Say good-bye to trans fat
Trans fat is starting its three-year farewell forever tour.
That’s good news for your heart.
The U.S. Food and Drug Administration finally announced recently that it was removing trans fat from its "generally recognized as safe'' list, and companies would need to reformulate products within three years or go through a process to prove they shouldn't have to.
Consumers today are more aware of the scientific link between trans fat and heart disease.
Trans fat is created by taking a liquid, plant-based fat and adding hydrogen at high temperatures to create a solid fat which will be stable and won't turn rancid. It also can improve texture and taste, and was popular in baked goods, snacks and frozen foods.
The FDA has required labeling trans fats since 2006, and customers have generally shied away from using them, though there was an exception from the labeling requirements for products with less than one-half gram of trans fat.

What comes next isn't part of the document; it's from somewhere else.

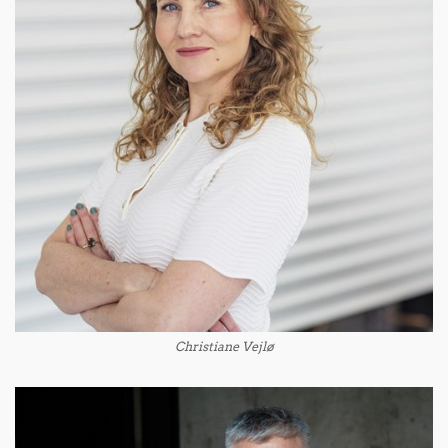
Christiane Vejlø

Some meat and dairy products also have a small amount of naturally occurring trans fat.
Replacement options include plant oils that were modified to be more stable or that have antioxidants added. Other companies are using animal fats like lard and butter instead, though the saturated fats in those products aren't good for the heart either.
People will have to continue to keep an eye on their fat intake, even when trans fat is off the food shelf forever. Health experts say fat has more calories per gram than carbohydrates or protein and should not make up more than 30 percent of a person's daily calorie intake.
In the war on fat intake, this new FDA announcement is good news.